* _読解用抜粋_
====

ところで哲学者・スピノザの態度と、鈴木大拙の説く禅の思想とはよく符合している。(昨日、ちょうど100分de名著を見ていたので…。これは完全に蛇足。)

スピノザは、「スピカ」で完全と不完全に関して述べている。「人間は、一般的観念(=僕たちの共通認識)によって、完全と不完全とを判断している」。例えば、私たちは築造途中の家は「不完全」であるが、完成したら「完全」だとみなす。それは、人間に「家に関する一般的観念」があるからだとスピノザは考える。

しかしそれは、なにかそこにある実在(今回は「家」)そのものに「完全」だとか「不完全」だとかという性質が存在することを意味しない。完全だとか不完全は、あくまで私たちが、私たちの一般的観念に照らして判断しているだけである。すなわち、実在そのものに「完全」だとか「不完全」だという性質は存在しない。この思想は、言葉による代表を否定する禅の考えとよく似ている。

またスピノザはその前提として、神が全てを内包するという視点に立つ考え(汎神論)において、世の中の全てに神の存在を捉え、「神即自然」と説いている。このスピノザの「万物が神の法則により動いている」という思想もまた「多即一、一即多」という禅の思想によく似た思想であるように思う。

====

* _分析用データ_

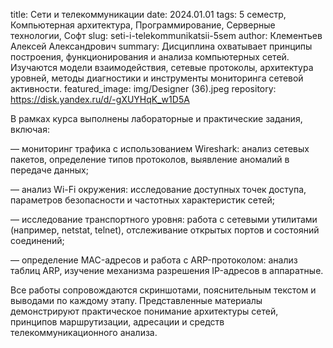 title: Сети и телекоммуникации
date: 2024.01.01
tags: 5 семестр, Компьютерная архитектура, Программирование, Серверные технологии, Софт
slug: seti-i-telekommunikatsii-5sem
author: Клементьев Алексей Александрович
summary: Дисциплина охватывает принципы построения, функционирования и анализа компьютерных сетей. Изучаются модели взаимодействия, сетевые протоколы, архитектура уровней, методы диагностики и инструменты мониторинга сетевой активности.
featured_image: img/Designer (36).jpeg
repository: https://disk.yandex.ru/d/-gXUYHqK_w1D5A

В рамках курса выполнены лабораторные и практические задания, включая:
— мониторинг трафика с использованием Wireshark: анализ сетевых пакетов, определение типов протоколов, выявление аномалий в передаче данных;
— анализ Wi-Fi окружения: исследование доступных точек доступа, параметров безопасности и частотных характеристик сетей;
— исследование транспортного уровня: работа с сетевыми утилитами (например, netstat, telnet), отслеживание открытых портов и состояний соединений;
— определение MAC-адресов и работа с ARP-протоколом: анализ таблиц ARP, изучение механизма разрешения IP-адресов в аппаратные.
Все работы сопровождаются скриншотами, пояснительным текстом и выводами по каждому этапу. Представленные материалы демонстрируют практическое понимание архитектуры сетей, принципов маршрутизации, адресации и средств телекоммуникационного анализа.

====

* _課題内容_
上の抜粋について、次の問いに答えてください。
(a) スピノザによれば、人間は何によって完全と不完全とを判断しているか。
(b) 築造途中の家と完成した家は、それぞれどうみなされると書かれているか。
(c) スピノザが世の中の全てに神の存在を捉えて説いた言葉は何か。

* _解答_
(a) 一般的観念(僕たちの共通認識)によって判断している。
(b) 築造途中の家は「不完全」、完成した家は「完全」だとみなされる。
(c) 「神即自然」。